▶ _Prompt_
Could you set down every entry exactly as it stands, without the images?

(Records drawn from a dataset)
# # #

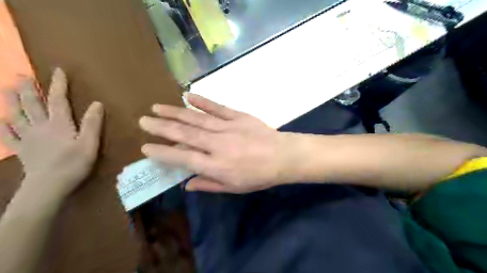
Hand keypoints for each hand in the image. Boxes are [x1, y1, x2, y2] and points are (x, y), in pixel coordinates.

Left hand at [0, 68, 104, 200]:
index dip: (58, 84)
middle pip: (31, 104)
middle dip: (28, 88)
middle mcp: (40, 127)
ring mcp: (27, 138)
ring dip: (11, 101)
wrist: (48, 186)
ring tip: (7, 89)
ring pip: (16, 115)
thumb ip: (92, 123)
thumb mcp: (90, 144)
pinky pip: (7, 136)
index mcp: (59, 124)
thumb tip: (97, 103)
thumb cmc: (74, 164)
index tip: (57, 70)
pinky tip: (0, 121)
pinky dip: (3, 127)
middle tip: (21, 74)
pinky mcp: (21, 150)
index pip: (58, 100)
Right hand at [139, 93, 293, 192]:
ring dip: (175, 112)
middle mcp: (218, 145)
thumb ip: (209, 185)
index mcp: (217, 166)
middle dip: (162, 127)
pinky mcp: (238, 116)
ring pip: (196, 119)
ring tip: (156, 107)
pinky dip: (201, 101)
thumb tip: (186, 183)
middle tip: (143, 121)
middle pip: (185, 135)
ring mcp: (228, 127)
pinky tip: (187, 95)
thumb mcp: (234, 188)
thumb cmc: (259, 176)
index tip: (146, 147)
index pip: (183, 158)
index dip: (163, 153)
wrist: (283, 156)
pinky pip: (216, 107)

# # #

▶ _Task output_
Hand keypoints for each hand in the image. Boxes are [x1, y1, x2, y2] and points are (x, y), in pixel coordinates.

Left hand at [0, 68, 104, 200]:
index dip: (58, 84)
middle pip: (31, 104)
middle dip: (28, 88)
middle mcp: (40, 127)
ring mcp: (27, 138)
ring dip: (11, 101)
wrist: (48, 186)
ring tip: (7, 89)
ring pip: (16, 115)
thumb ip: (92, 123)
thumb mcp: (90, 144)
pinky pip: (7, 136)
index mcp: (59, 124)
thumb tip: (97, 103)
thumb cmc: (74, 164)
index tip: (57, 70)
pinky tip: (0, 121)
pinky dip: (3, 127)
middle tip: (21, 74)
pinky mcp: (21, 150)
index pip: (58, 100)
Right hand at [139, 93, 293, 192]:
ring dip: (175, 112)
middle mcp: (218, 145)
thumb ip: (209, 185)
index mcp: (217, 166)
middle dip: (162, 127)
pinky mcp: (238, 116)
ring pip: (196, 119)
ring tip: (156, 107)
pinky dip: (201, 101)
thumb tip: (186, 183)
middle tip: (143, 121)
middle pip: (185, 135)
ring mcp: (228, 127)
pinky tip: (187, 95)
thumb mcp: (234, 188)
thumb cmc: (259, 176)
index tip: (146, 147)
index pip: (183, 158)
index dip: (163, 153)
wrist: (283, 156)
pinky pip: (216, 107)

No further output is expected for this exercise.